1. Field of the Invention
The present invention relates to semiconductor structures and, more particularly, to a high temperature semiconductor device and a method of manufacturing the device.
2. Description of the Related Art
Semiconductor devices are versatile and are used in many applications in many different industries. However, many applications that could more fully benefit from the use of semiconductor devices have been precluded from their use due to harsh operating environments. For example, industrial environments where high temperatures are experienced.
A demand exists in aerospace, automotive and other industries for high temperature control and power electronics, which can be mounted very, close in proximity to a heat source, such as, a combustion chamber for an internal combustion engine. By providing a high temperature integrated circuit or semiconductor device many discrete components may be replaced by a single chip. In this way, a more compact and lightweight device may be implemented with less fasteners and electrical wires. Further, integrated semiconductor devices provide more intelligent functions and programming capability. The smaller size and less maintenance required for integrated semiconductor devices aids in reducing costs as well.
Bulk silicon semiconductor devices are impractical for high temperature applications, i.e., greater than 175.degree. C. This is due to device leakage current for the bulk silicon device which doubles for every 8.degree. C. increase in temperature. In contrast silicon-on-insulator (SOI) technology devices have been demonstrated to produce functional devices up to about 400.degree. C. However, despite operational benefits of SOI technology, high temperature devices suffer from increased likelihood of electromigration failures.

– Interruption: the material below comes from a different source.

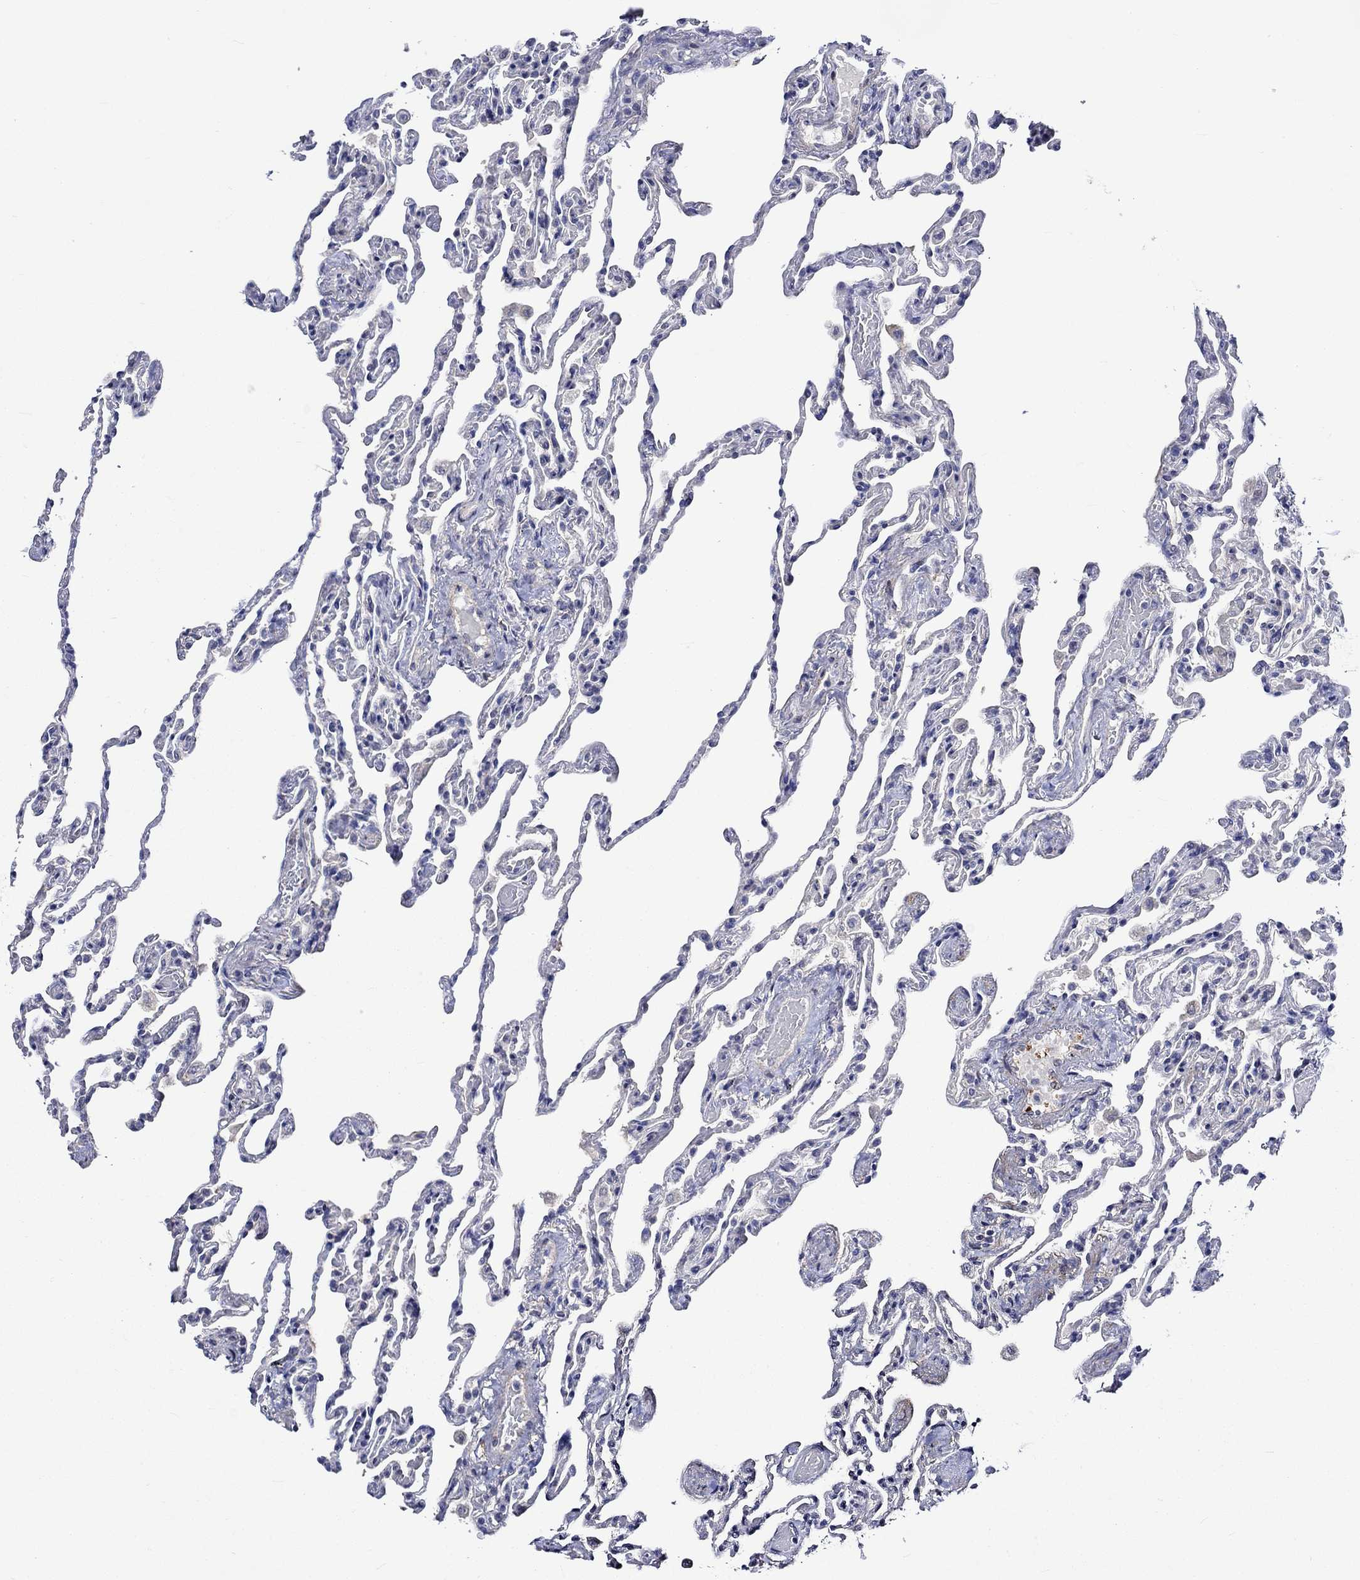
{"staining": {"intensity": "negative", "quantity": "none", "location": "none"}, "tissue": "lung", "cell_type": "Alveolar cells", "image_type": "normal", "snomed": [{"axis": "morphology", "description": "Normal tissue, NOS"}, {"axis": "topography", "description": "Lung"}], "caption": "Protein analysis of normal lung displays no significant expression in alveolar cells.", "gene": "CRYAB", "patient": {"sex": "female", "age": 43}}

Referring to FIG. 1, a conventional layout of a semiconductor device 10 is shown having arrows representing currents. The arrow size, indicated in FIG. 1, is proportional to the magnitude of the current at the various locations on device 10. Device 10 includes gate structures 12 and metal lines 14. Below metal structures are diffusion regions (not shown) common to semiconductor transistor devices. During operation currents are generated in device 10 as indicated. In a high temperature application electromigration failures occur in places where the current density is highest. Therefore, a highest probability of electromigration failure will occur in regions 16, 18 and 20 at the ends of device 10.
Therefore, a need exists for a semiconductor device that may be 5 used under high temperature conditions. A further need exists for a semiconductor device that reduces the risk of electromigration failures despite high temperature operation.